Bulls Buying Bad News
Banks, casinos rip higher on upgrades and giddiness over dilutive offerings "to pay back TARP."
Greetings from New York, where it’s good to have an ample scalp with the day’s bullish, yet odd, market.
Lowe’s (LOW) was the ostensible catalyst for the rally, based on a quarter which was terrible vs. last year but better than estimates. The stock is giving back much of its gains off a hot open and trading to levels below where it was last Thursday. Banks and casinos are ripping on upgrades and giddiness over dilutive offerings “to pay back TARP.”
Bank of America (BAC) was pushing $40 per share as recently as last October. Selling shares of unknown amounts is bullish after a two-thirds decline is bullish? Today it is. BAC is over 10% higher and State Street (STT) is up over 5% on word that it plans to sell non-guaranteed notes and $1.5 billion in stock.
State says EPS will be higher than prior estimates, begging questions about why they need an offering now and, with the stock being driven higher on news of dilution of unknown size, why not double the outstanding shares if this move is all but paying for itself (roughly $1.3 billion in market-cap gains, and counting, vs. 1.5 billion in shares being sold).
Whimpering about how the market “should” be behaving is akin to howling at the moon; it doesn’t impact the moon at all and amounts to a more annoying version of whining. BAC’s offering is good news because Goldman Sachs (GS) says so and Citigroup (C) concurs. Is it in Goldman and Citi’s self-interest for banks to raise money so far off their highs to be good news? Obviously. Alas I can’t use excuses for not being long banks, let alone India, to pay for groceries. If you want to play with the big wolves you gotta control your whelping and trade in the now.

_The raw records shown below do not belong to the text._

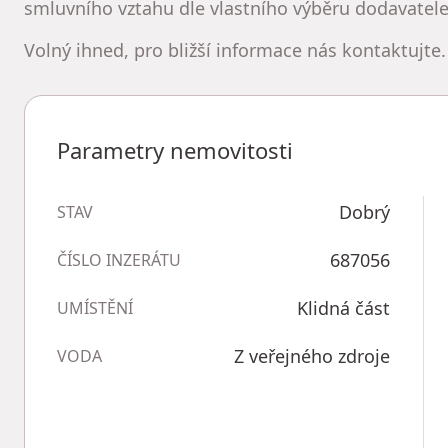
smluvního vztahu dle vlastního výběru dodavatele
Volný ihned, pro bližší informace nás kontaktujte.
Parametry nemovitosti
Dobrý
STAV
687056
ČÍSLO INZERÁTU
Klidná část
UMÍSTĚNÍ
Z veřejného zdroje
VODA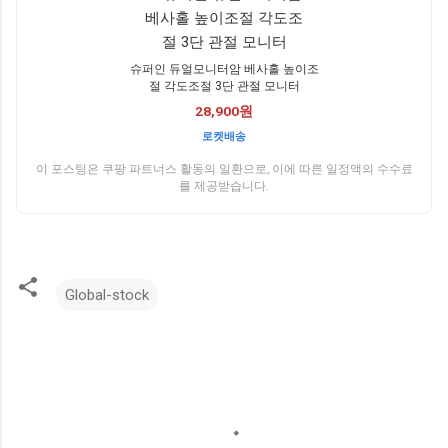
슈퍼인 듀얼모니터암 베사홀 높이조
절 각도조절 3단 관절 모니터
28,900원
로켓배송
이 포스팅은 쿠팡 파트너스 활동의 일환으로, 이에 따른 일정액의 수수료
를 제공받습니다.
Global-stock
댓
글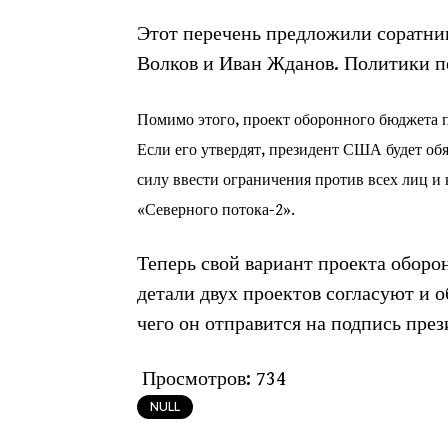
Этот перечень предложили соратни
Волков и Иван Жданов. Политики п
Помимо этого, проект оборонного бюджета 
Если его утвердят, президент США будет обя
силу ввести ограничения против всех лиц и 
«Северного потока-2».
Теперь свой вариант проекта обор
детали двух проектов согласуют и о
чего он отправится на подпись през
Просмотров:
734
NULL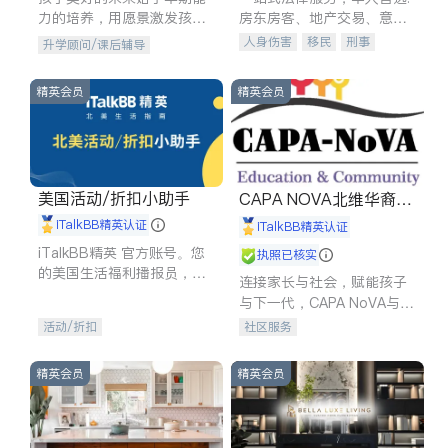
力的培养，用愿景激发孩子
房东房客、地产交易、意外
的学习潜力和动力。理念：
伤害、车祸重伤、商业诉
人身伤害
移民
刑事
升学顾问/课后辅导
拥有成长型心态是成功的基
讼、商标注册、移民信托、
车祸理赔
民事
房地产
石。
建筑合同、刑事案件全包办
信托/遗嘱
商业
商标注册
精英会员
精英会员
索赔
律师-其它
保释
美国活动/折扣小助手
CAPA NOVA北维华裔家
长会
iTalkBB精英认证
iTalkBB精英认证
iTalkBB精英 官方账号。您
执照已核实
的美国生活福利播报员，精
连接家长与社会，赋能孩子
选独家折扣、本地活动与专
与下一代，CAPA NoVA与您
业讲座，第一时间享受您的
携手建设包容、公平、充满
活动/折扣
社区服务
专属福利。
希望的社区。
精英会员
精英会员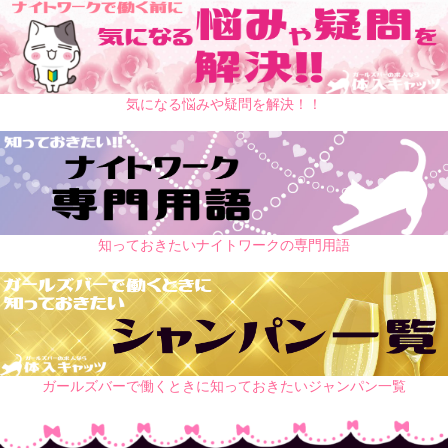
気になる悩みや疑問を解決！！
知っておきたいナイトワークの専門用語
ガールズバーで働くときに知っておきたいジャンパン一覧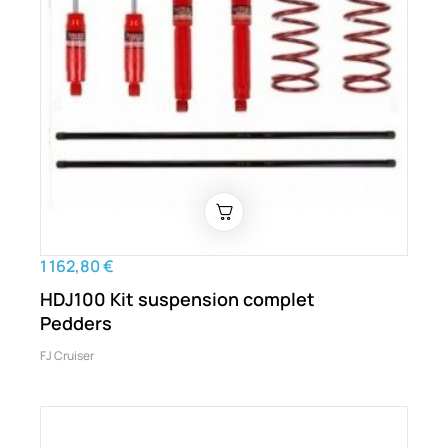
1 162,80 €
HDJ100 Kit suspension complet
Pedders
FJ Cruiser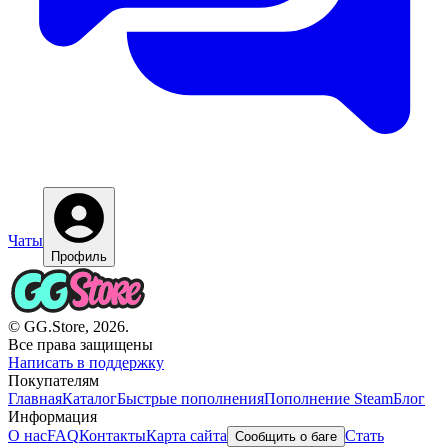
Чаты
Профиль
© GG.Store, 2026.
Все права защищены
Написать в поддержку
Покупателям
Главная
Каталог
Быстрые пополнения
Пополнение Steam
Блог
Информация
О нас
FAQ
Контакты
Карта сайта
Стать
Сообщить о баге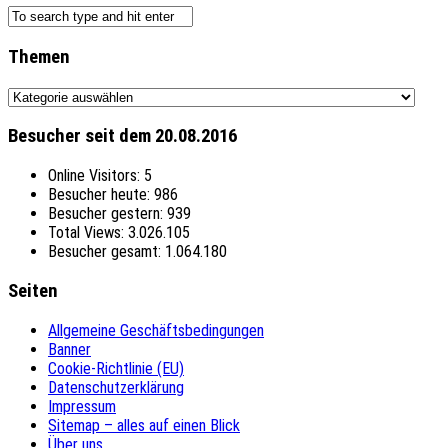
Themen
Themen
Besucher seit dem 20.08.2016
Online Visitors:
5
Besucher heute:
986
Besucher gestern:
939
Total Views:
3.026.105
Besucher gesamt:
1.064.180
Seiten
Allgemeine Geschäftsbedingungen
Banner
Cookie-Richtlinie (EU)
Datenschutzerklärung
Impressum
Sitemap – alles auf einen Blick
Über uns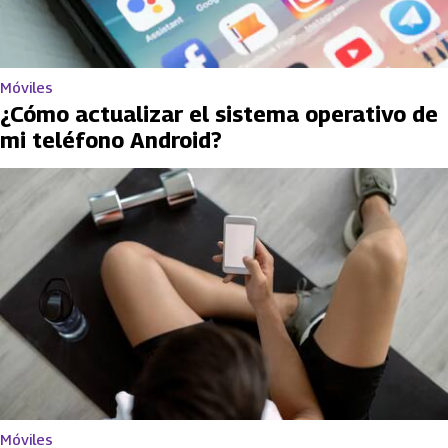
Móviles
¿Cómo actualizar el sistema operativo de
mi teléfono Android?
Móviles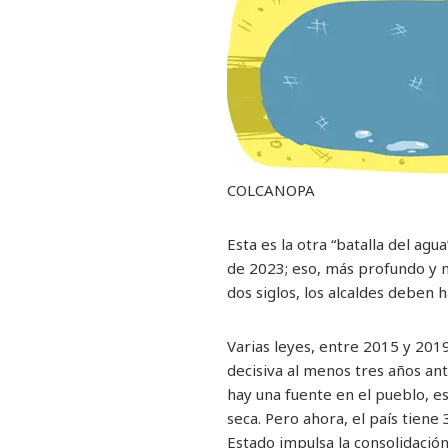
COLCANOPA
Esta es la otra “batalla del agu
de 2023; eso, más profundo y m
dos siglos, los alcaldes deben
Varias leyes, entre 2015 y 2019
decisiva al menos tres años ant
hay una fuente en el pueblo, es 
seca. Pero ahora, el país tiene
Estado impulsa la consolidación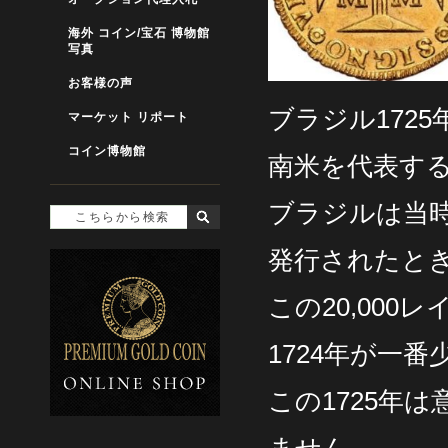
海外 コイン/宝石 博物館
写真
お客様の声
ブラジル1725
マーケット リポート
コイン博物館
南米を代表する
ブラジルは当時
発行されたと
この20,000
1724年が一
この1725年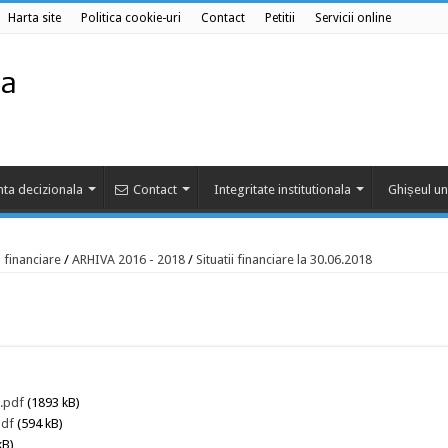
Harta site
Politica cookie-uri
Contact
Petitii
Servicii online
ta decizionala
Contact
Integritate institutionala
Ghișeul un
i financiare
/
ARHIVA 2016 - 2018
/
Situatii financiare la 30.06.2018
8.pdf
(1893 kB)
pdf
(594 kB)
kB)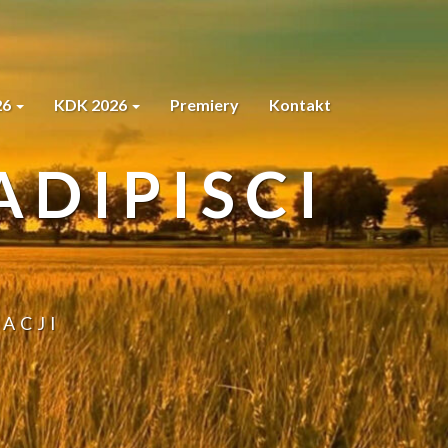
26
KDK 2026
Premiery
Kontakt
DIPISCI
ACJI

The Now has the S&P pushing 900 again and more upgrades on the horizon plowing shares higher. Deal with it. Here’s what I’m watching, and doing, with a move I missed:
Carnival Cruise (CCL) guided lower due to Swine Flu. Today being today, the stock is strongly higher, apparently on the hope that this wildly hyped flu will become a Bubonic Plague. Meaning earnings will eventually look great, once the 50% of the US population that survives starts traveling again. - Turning that frown upside down, Agrium (AGU) is making a very fertile move, tacking onto gains over 10% since the stock shook off it’s own monster warning of May 6th. I bought the bad news then; in a sadly short-lived fit of optimism. Is making a 2009 high bullish when AGU is still more than 50% below BRIC bubble levels of less than a year ago? The market says yes and I’m holding my nose while hugging my long position.
- In another entirely personal example of bad news paying itself, Apple (AAPL) is shaking off a bad open, both on the successful test of the support noted by Prof. Cooper and the fact that I misplaced my iPhone and the battery died, meaning I’ll be forced to replace the phone or continue searching for the needle in a hey stack of children’s toys. Given the expense of the phone, and the shoving Apple gave to AT&T (T), my long Apple dip purchase is more or less paying for itself, thanks to my thoughtful willingness to take one for the team of fellow longs.
- You’re welcome, world of Apple longs. Now we need a few more thousand of you to be considerate enough to replace your iPhones due to what critics (and your inner cynic) might call carelessness and impatience on display. Ignore those nattering nabobs of negativity and start losing those phones and refusing to spend one more minute looking for it. Around these parts we view such behavior as altruistic stimulus spending.
- Not to be Mr. Negative, but if today is a day for buying lousy companies issuing shares at fire-sale prices, where is the love for my Ford (F)? The company trades for less per share than it’s trailing loss of $7.03 per share. Ford has far more room for improvement than the financials, which is saying quite a bit. At the risk of looking a gift cow in the mouth, if I were smart enough to be long India on Pepe’s call in this life I’d be taking profits on the 17% gains today.
- At the risk of looking a gift cow in the mouth, if I were smart enough to be long India on Pepe’s call in this life I’d be taking profits on the 20% gains today. The India Fund (IFN), to take one example, has roughly doubled from the March lows. Living in the now or not, buying after 2-month double seems extremely late to the party.